Though he changed his look for his passport picture, going from gray hair to a brown toupee and a fake goatee. It seems three mistakes was the charm.
"What had happened is Lantigua had previously had a passport, he submits a passport again, both of them were handwritten, same handwriting pictures come back, and they match the faces because of the measurements between the nose and the eyes and the ears, and it matches, and so the hunt was on," said Devereaux.
The feds run secret surveillance on Jose Lantigua, and after a year and a half, they finally get their man.
"He had been having work done on his Jeep, and when we got to the place to pick up his Jeep, these agents were already there and they got him and they handcuffed him and arrested him," said Daphne.
"Jose Lantigua immediately confesses in his identity and confirms that he is Jose Lantigua, he was wearing a toupee, and he had dyed his facial hair," said Devereaux.
The couple is immediately separated for questioning.
"And then one of the agents came over to me and this whole time that this has been going on, he's always been telling me, 'I have to be this person that he had, identity was supposedly the CIA had given him,' so when the agent came and said 'Who is that?' I did what he had told me to do," said Daphne.
"And I said 'That's my friend,' and I gave his name and the agent looked at me again and said 'I'm going to ask you again and if you lie -- I'm a federal agent, you can't lie.' But I was so terrified and so thinking of protecting him of my family that I lied again," said Daphne. "And that's when they arrested me."
The evidence is overwhelming.
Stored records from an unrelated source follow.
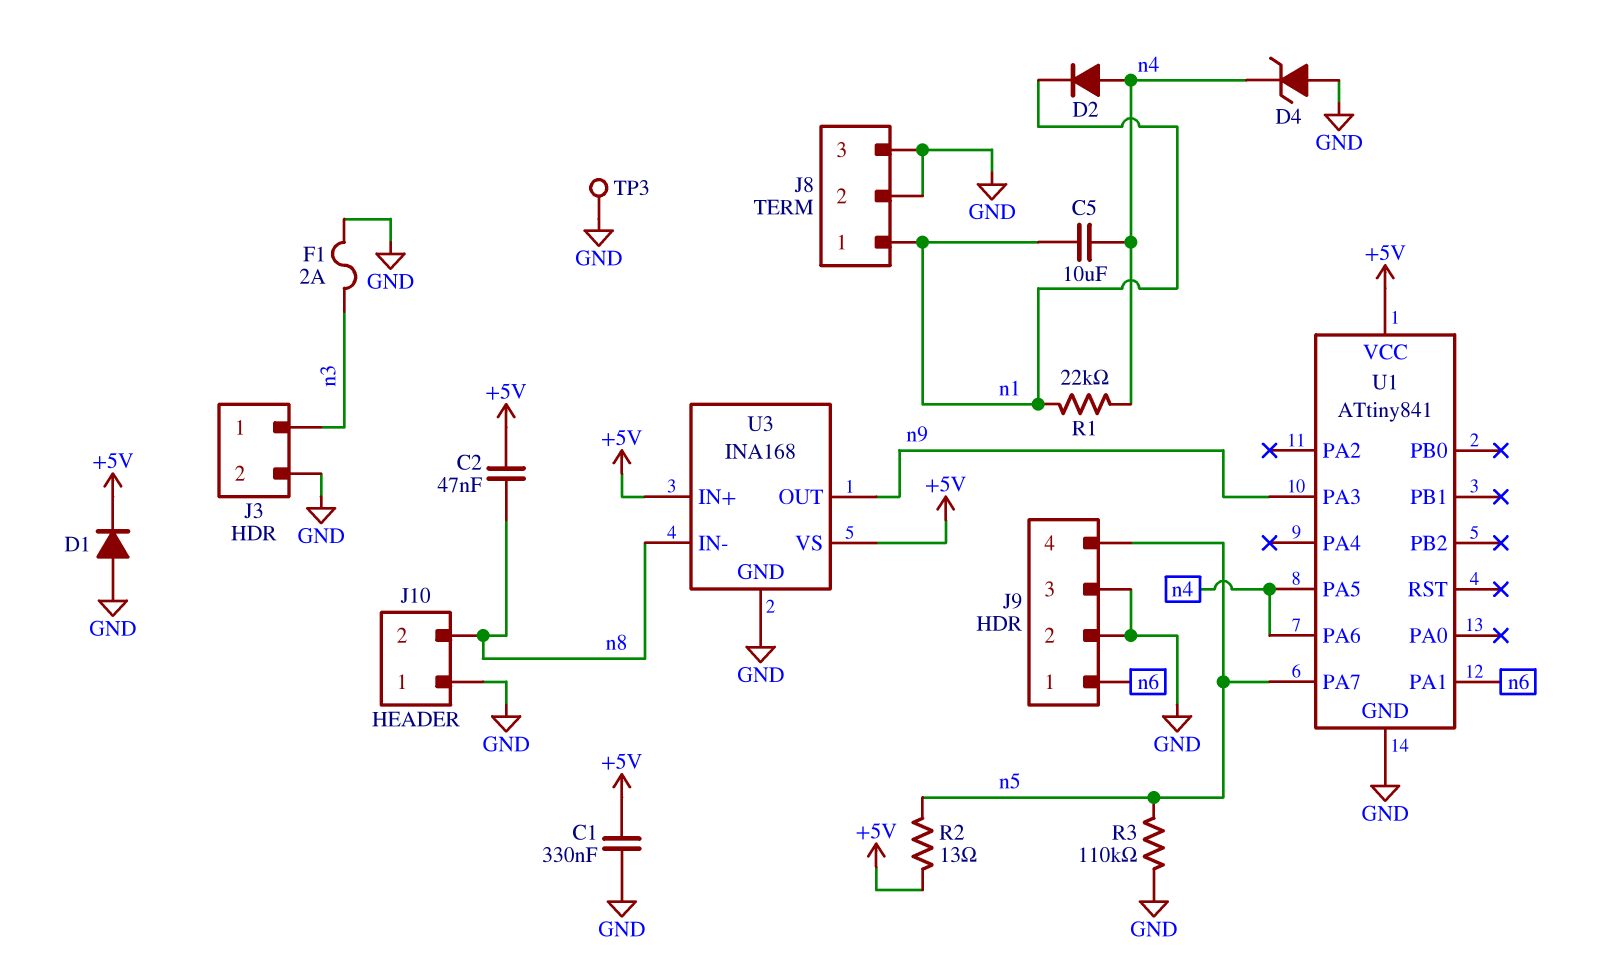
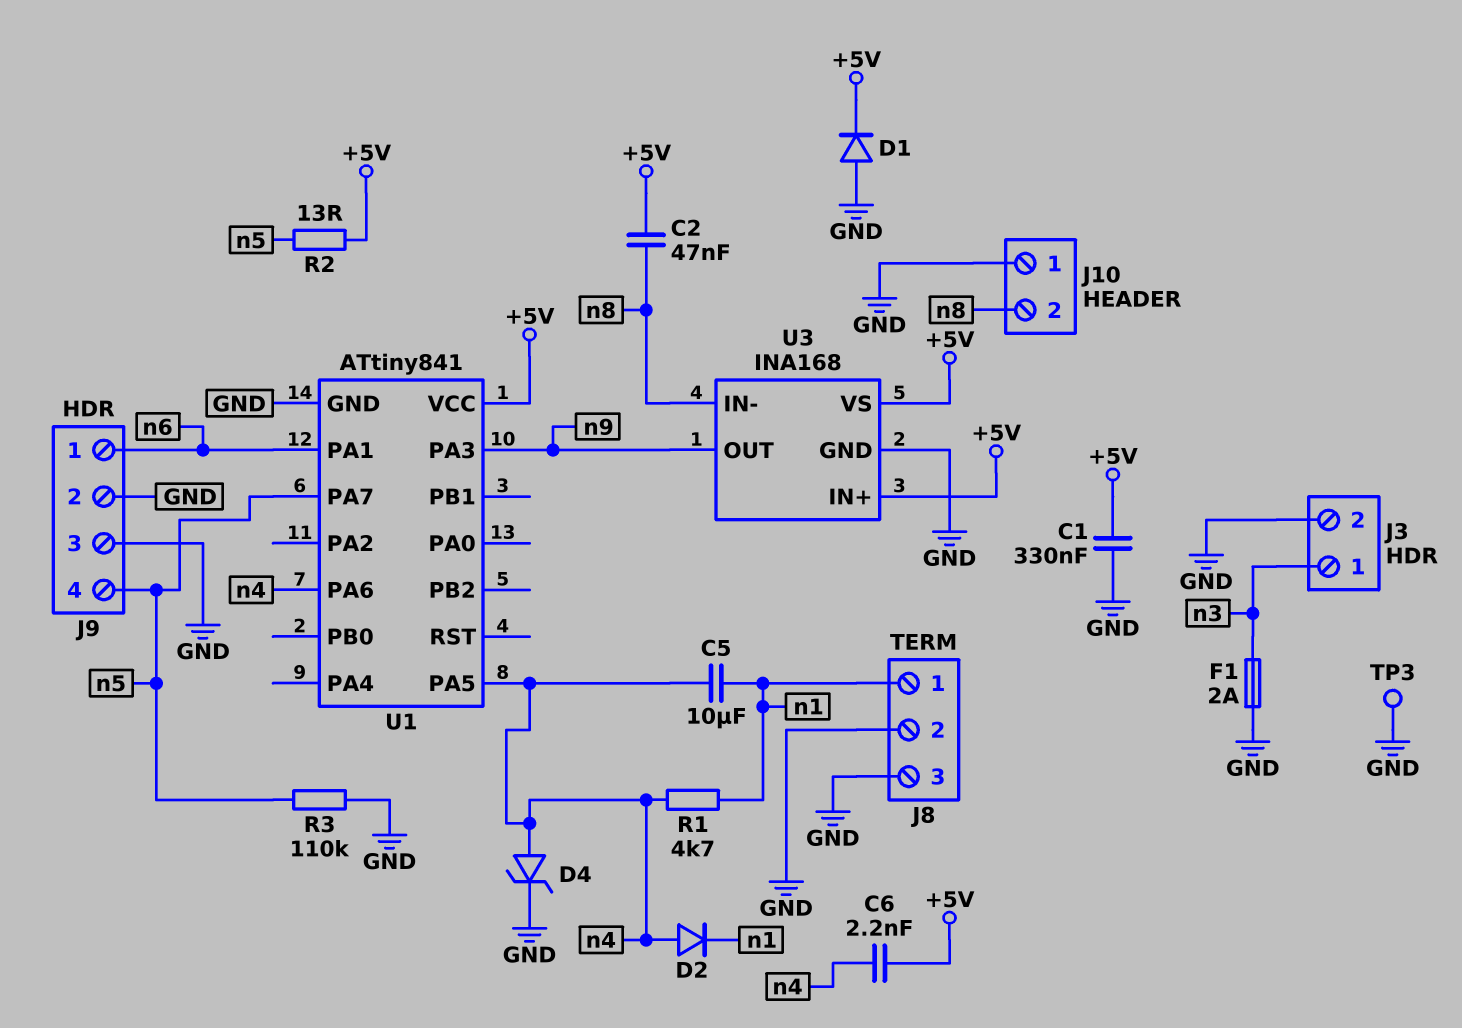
C6: none -> 2.2nF (+5V, n4)
D4: zener (A GND, K n4) -> zener (A n4, K GND)
R1: 22k (n1, n4) -> 4.7k (n1, n4)

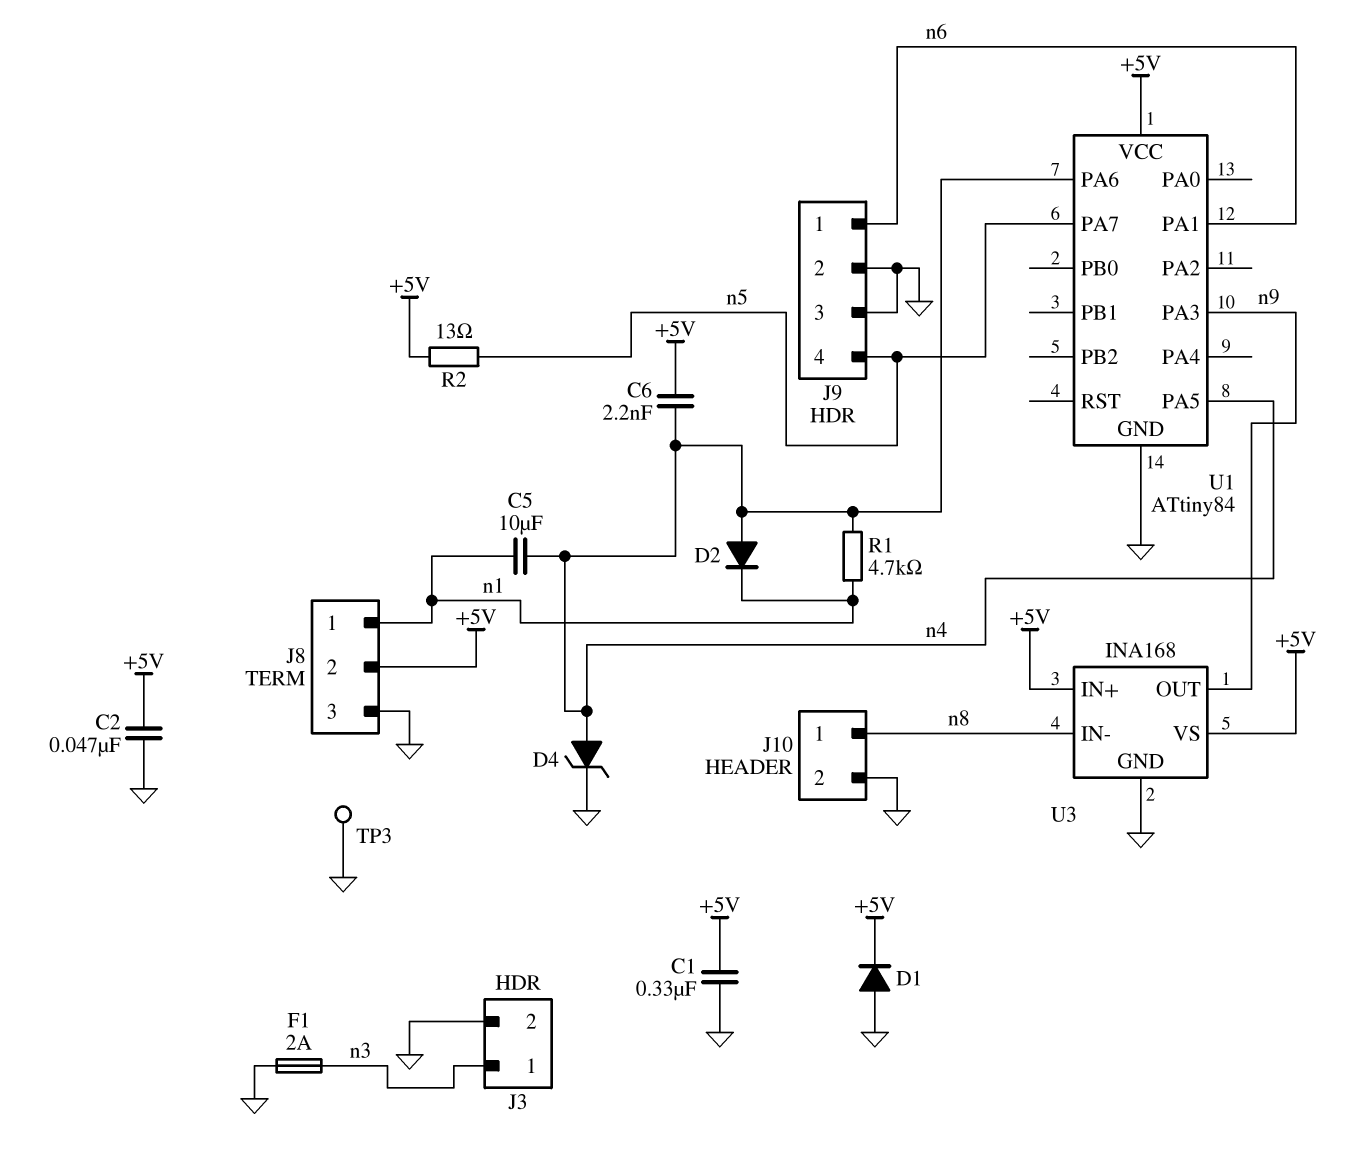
C2: 47nF (+5V, n8) -> 47nF (+5V, GND)
J8 pin 2: GND -> +5V
J10 pin 1: GND -> n8
J10 pin 2: n8 -> GND
R3: 110k (GND, n5) -> none
U1: ATtiny841 -> ATtiny84

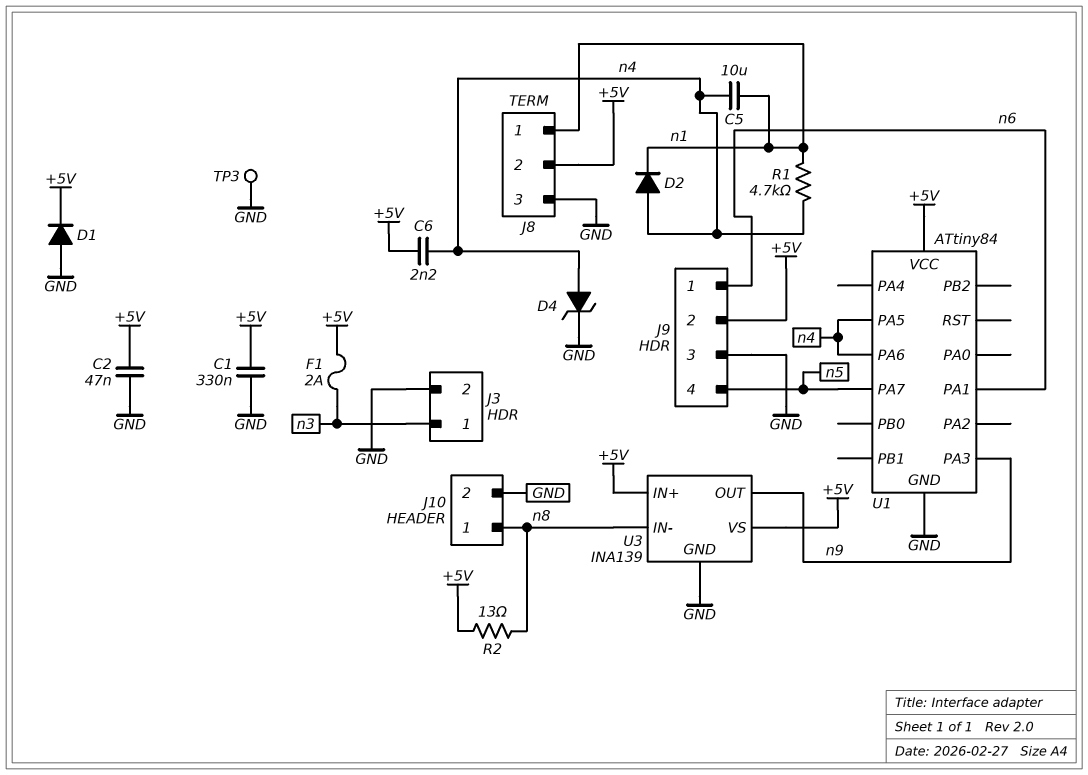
F1: 2A (GND, n3) -> 2A (+5V, n3)
J9 pin 2: GND -> +5V
R2: 13 (+5V, n5) -> 13 (+5V, n8)
U3: INA168 -> INA139

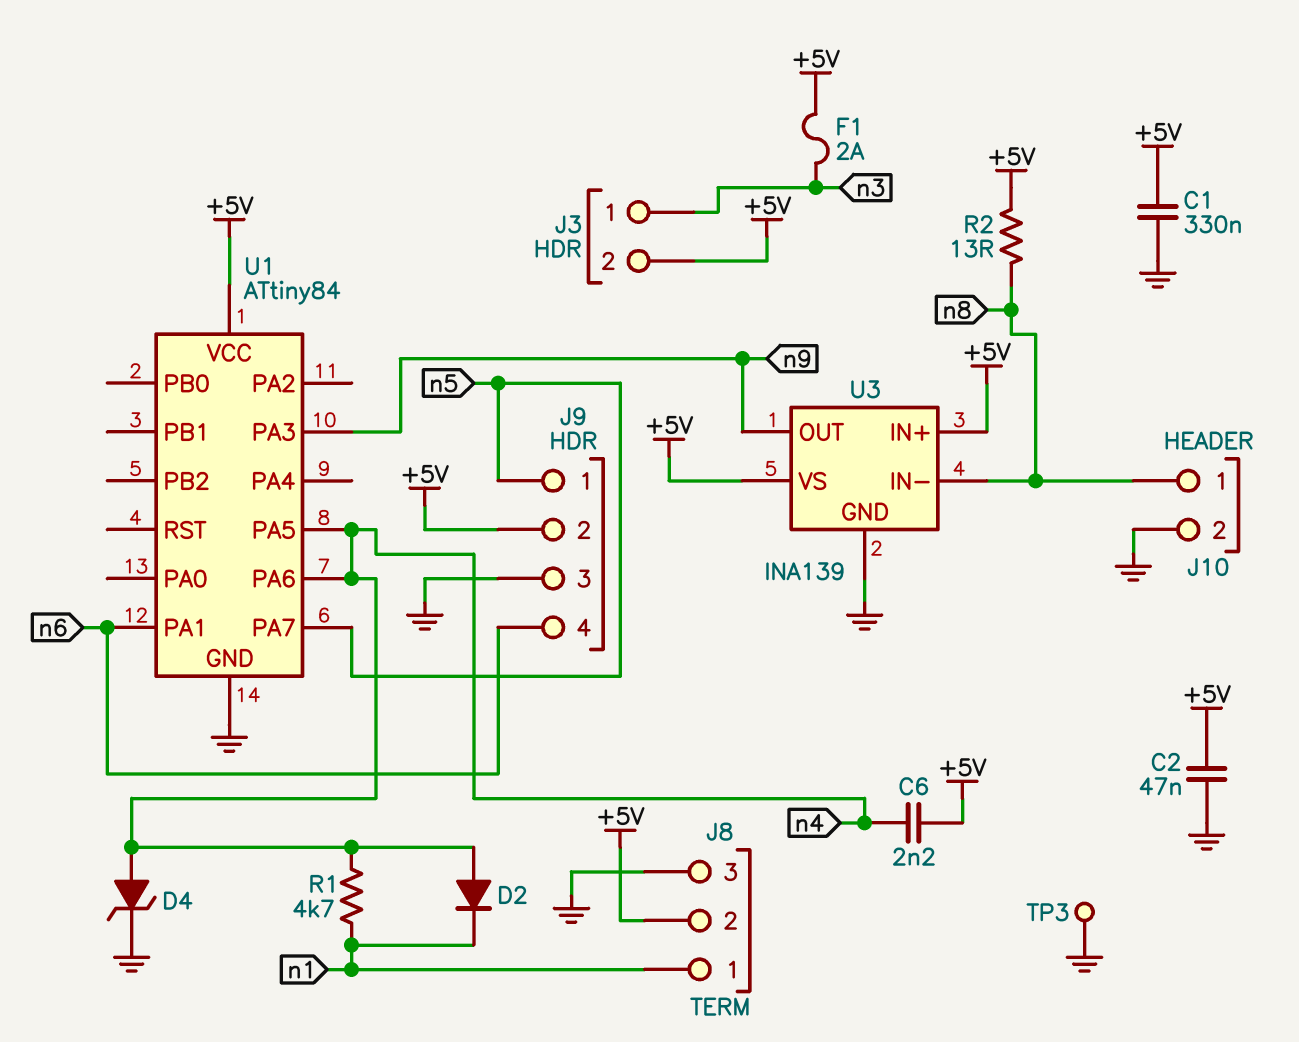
C5: 10uF (n1, n4) -> none
D1: diode (A GND, K +5V) -> none
J3 pin 2: GND -> +5V
J9 pin 1: n6 -> n5
J9 pin 4: n5 -> n6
Jose Lantigua's life insurance policy, supposedly worth $6 million, was forged by Lantigua. He really had only about $38,000.
Jose Lantigua and Daphne Simpson eventually both pleaded guilty. He's convicted of conspiracy and bank fraud. The judge sentenced him to 14 years in prison.
"I think it was well-deserved, he will be in his 70s when he gets out of prison," said Devereaux. "He's basically made a decision, he's made a bed, he's going to have to sleep in it."
And Daphne faced up to five years in jail for conspiracy. She wound up serving 17 months. But even while sitting in the slammer, Jose still had her under his spell.
"My family hired a lawyer to defend me and I sat with him for three hours and I told him everything, and he kept telling me, he said, 'Daphne, that was all a lie, you were duped,'" said Daphne. "And I was like, 'No! It's the truth and you'll see because the government's going to expose it and tell the truth because it's all the truth!'"
"She was in there for months and believed wholeheartedly that her husband was telling the truth, and she was waiting every day for the CIA to come and fix it all," said Devereaux.
Even though she served her time, Daphne remains under house arrest and must wear an ankle bracelet for the next three months. She can leave only to go to church. She hopes to find a job."
So she can somehow pay back the $871,000 Jose Lantigua collected in insurance money.
"Before she met Jose, my mom had a house, she had a home, she had vehicles, she had a career, she had her life together, so now she has nothing," said Daphne's daughter Desiree.
Daphne is filing for divorce and refuses to answer the dozens of letters Jose Lantigua has written her from jail.
"To lie to his wife as he did, that's nothing but cruel and barbaric what he did, because he turned her from being a person of good character to a person that's going to die as a felon," said Assistant U.S. Attorney Mark Devereaux.